The results of the diagnostic capabilities of Butterfly iQ+ are particularly noteworthy, considering its extreme portability (dimension H × W × D: 163 × 56 × 35 mm; weight: 309 g) and affordability (currently 2.300 Euros), when compared to conventional ultrasound devices (dedicated eye ultrasound probe and POCUS). Additionally, Butterfly iQ+ has integrated software that enables the sharing of ultrasound pictures/videos directly over the internet and makes it easier for US professionals to provide remote assistance in the analysis of sonographic exams. This method may eventually allow ophthalmologists to supervise and assess ultrasonography tests carried out by medical professionals or patients from a distance using telemedicine. For example, this device could be used by emergency medicine physicians to evaluate patients who report floaters, photopsia, or scotomata in the ED, sending exam videos directly to the ophthalmologist.

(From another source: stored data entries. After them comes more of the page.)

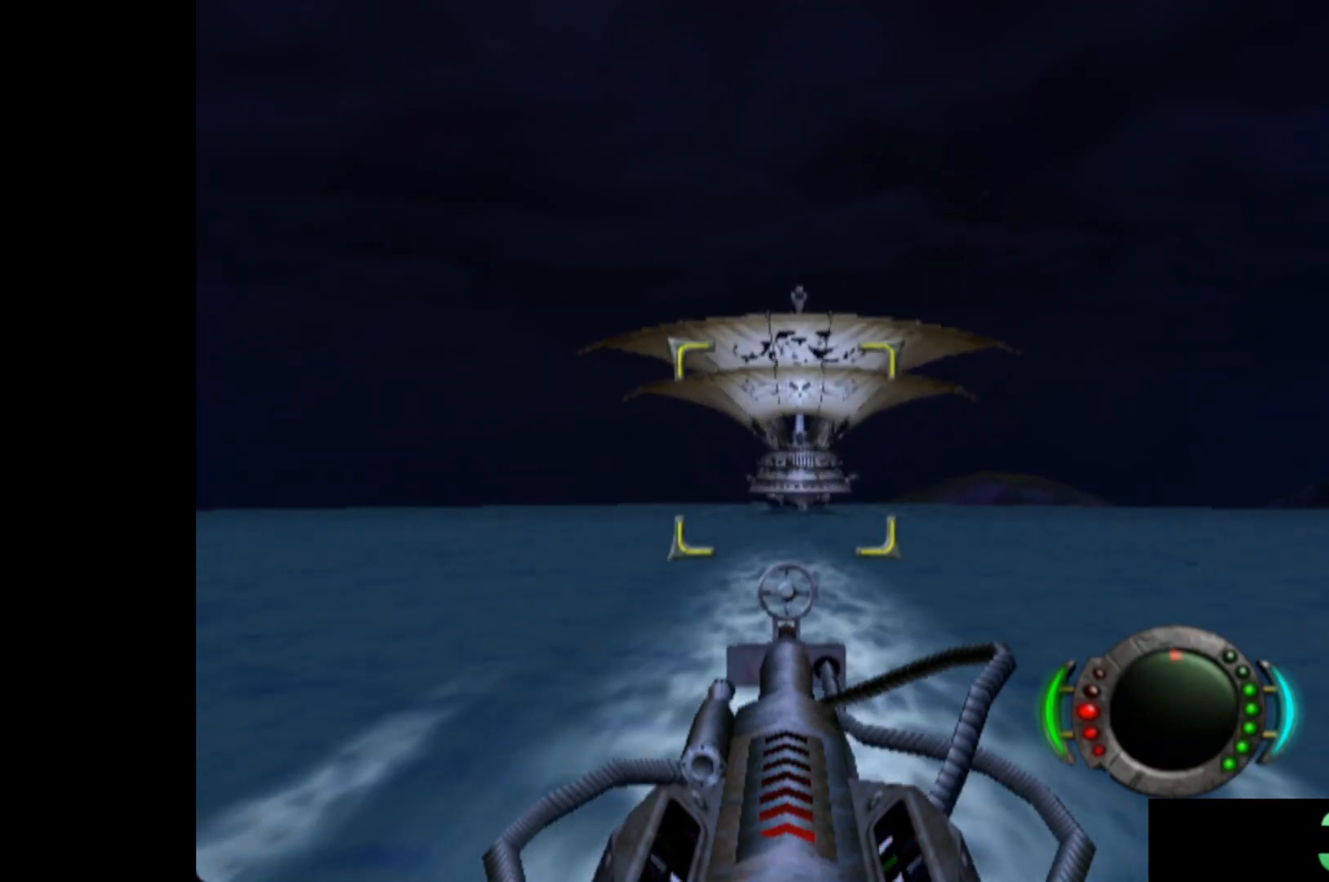
{"buttons": ["X"], "left_stick": "left", "events": [[380, "X", "down"], [440, "left_stick", "left"]]}
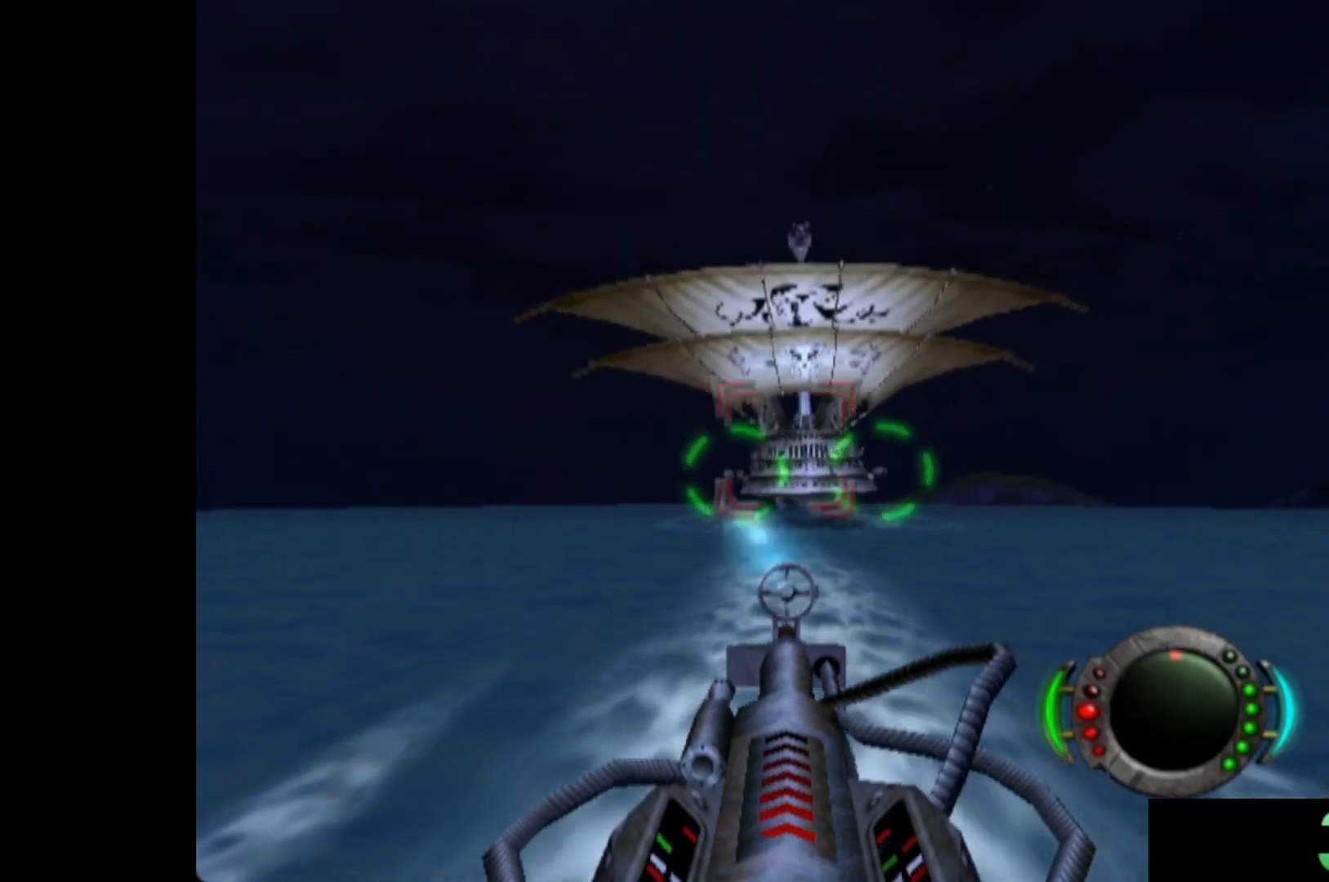
{"buttons": ["X"], "left_stick": "up-left", "events": [[140, "left_stick", "center"], [460, "left_stick", "up-left"]]}
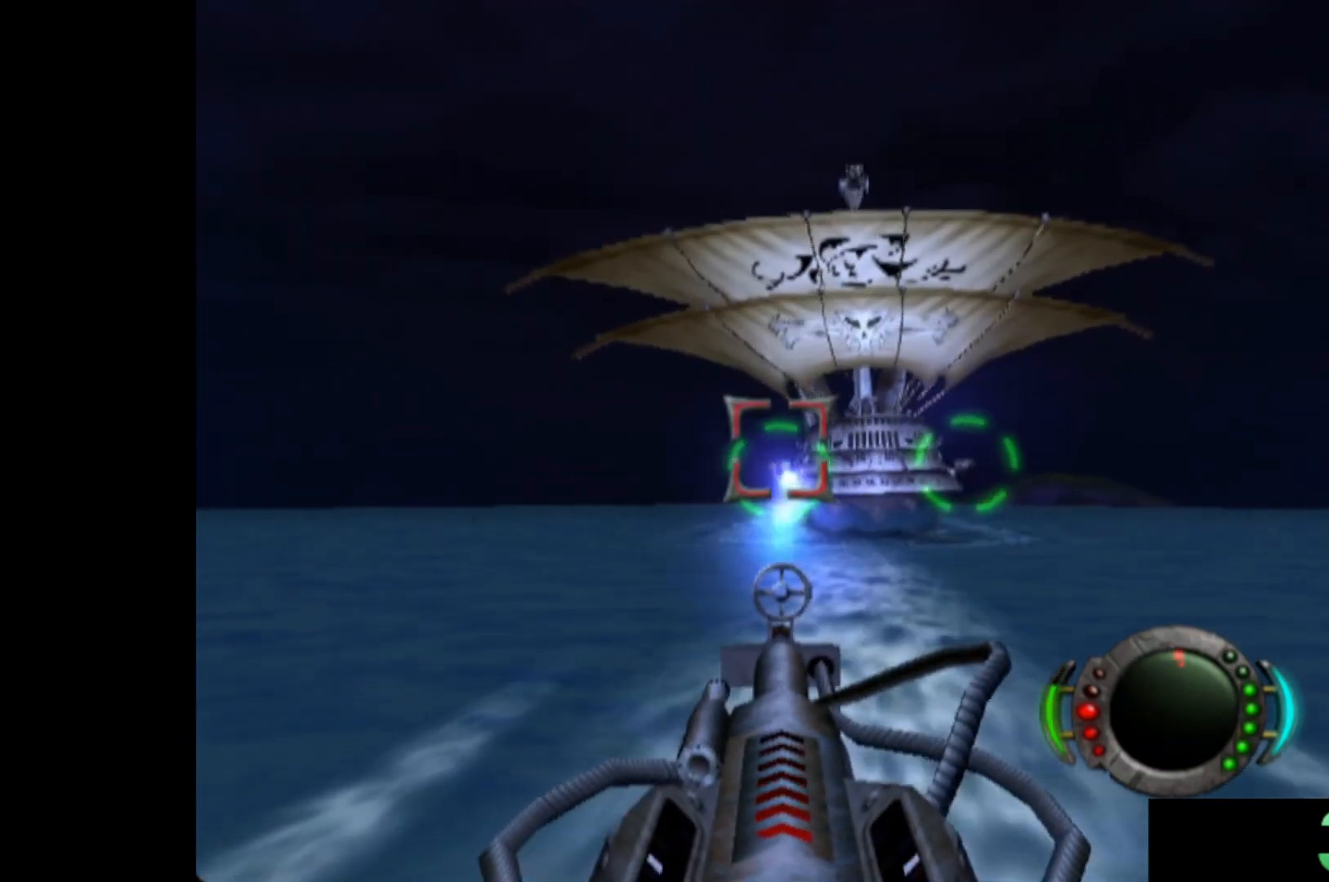
{"buttons": ["X"], "left_stick": "center", "events": [[40, "left_stick", "center"], [360, "left_stick", "left"], [460, "left_stick", "center"]]}
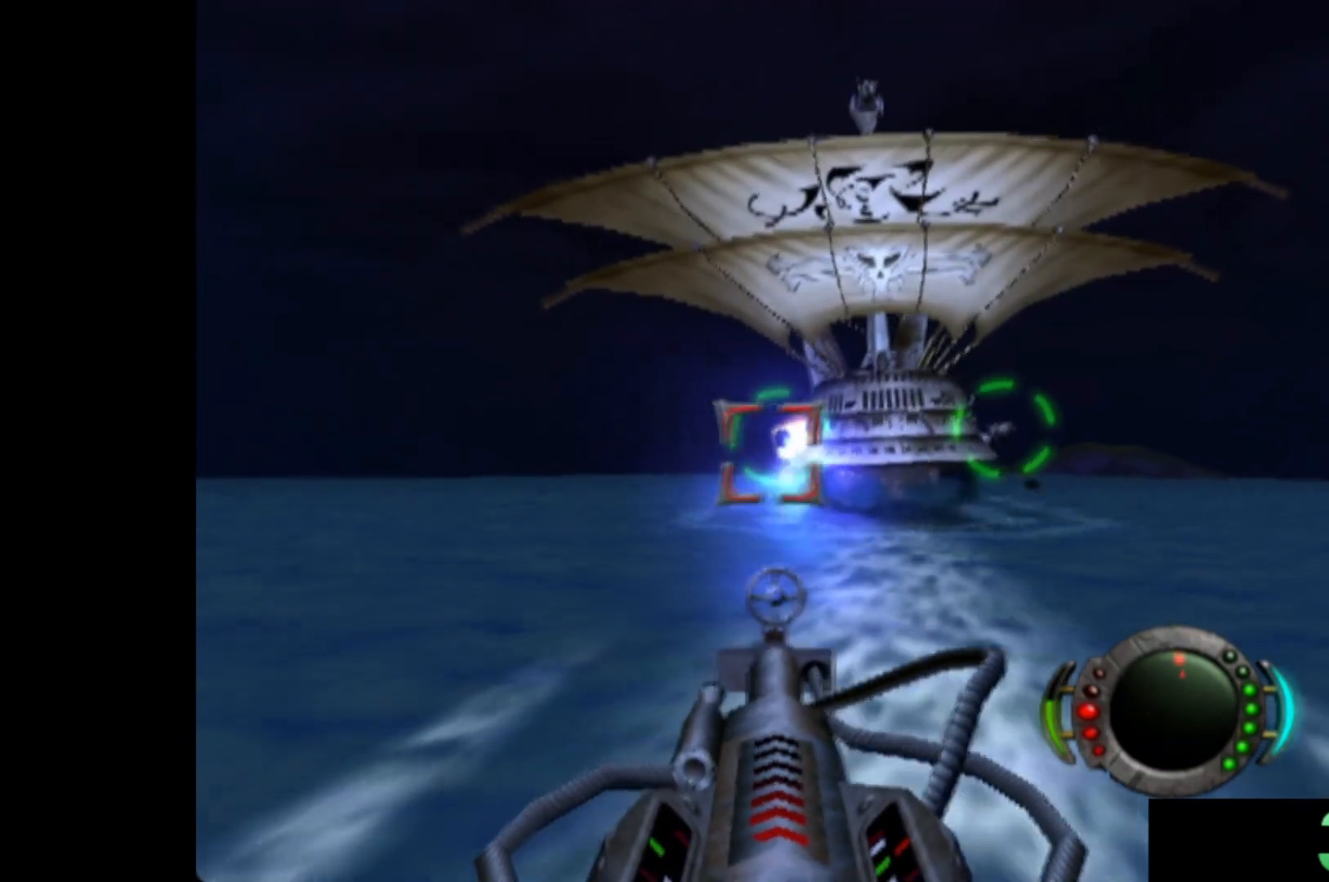
{"buttons": ["X"], "left_stick": "left", "events": [[180, "left_stick", "down-left"], [300, "left_stick", "center"], [500, "left_stick", "left"]]}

This study had some limitations. First, a low number of patients was evaluated. However, the number of cases is consistent with previous, similar studies [26,27]. Second, the handheld US images were obtained straight from the Butterfly network cloud. In contrast, the traditional US photographs were imported into the PC after being retrieved from the machine’s hard drive. The latter could have led to picture deterioration during the transfer.

Although handheld ultrasonography technology can show good sensitivity in detecting retinal detachment in some cases, usage in an ophthalmology emergency department should be used cautiously. It can be limiting and may be contraindicated, especially when there is suspicion of intraocular hemorrhage or globe rupture. These situations necessitate more thorough imaging and meticulous medical evaluation to prevent the worsening of the injury. The handheld device may have limitations in identifying subtle indications of these severe diseases, and its usage may be inappropriate in circumstances requiring prompt surgical intervention. Thus, it is advisable to maintain traditional imaging techniques as the prevailing approach in such crucial situations until additional validation studies can substantiate the broader use of portable devices.

5. Conclusions

In this study, we showed that a handheld ultrasound (Butterfly iQ+) device accurately diagnoses retinal detachment in an emergency setting. Butterfly iQ+ could be a valuable diagnostic tool in ED ocular diagnosis due to its accessibility and portability. It allows the emergency doctor or general practitioner to use its telemedicine functions to consult the eye specialist in a remote setting. However, significant improvements in vitreous body resolution and better maneuverability will be needed for widespread clinical application. It should also be noted that eye ultrasound requires appropriate training and experience, making it essential to use in a telemedicine approach or by trained professionals.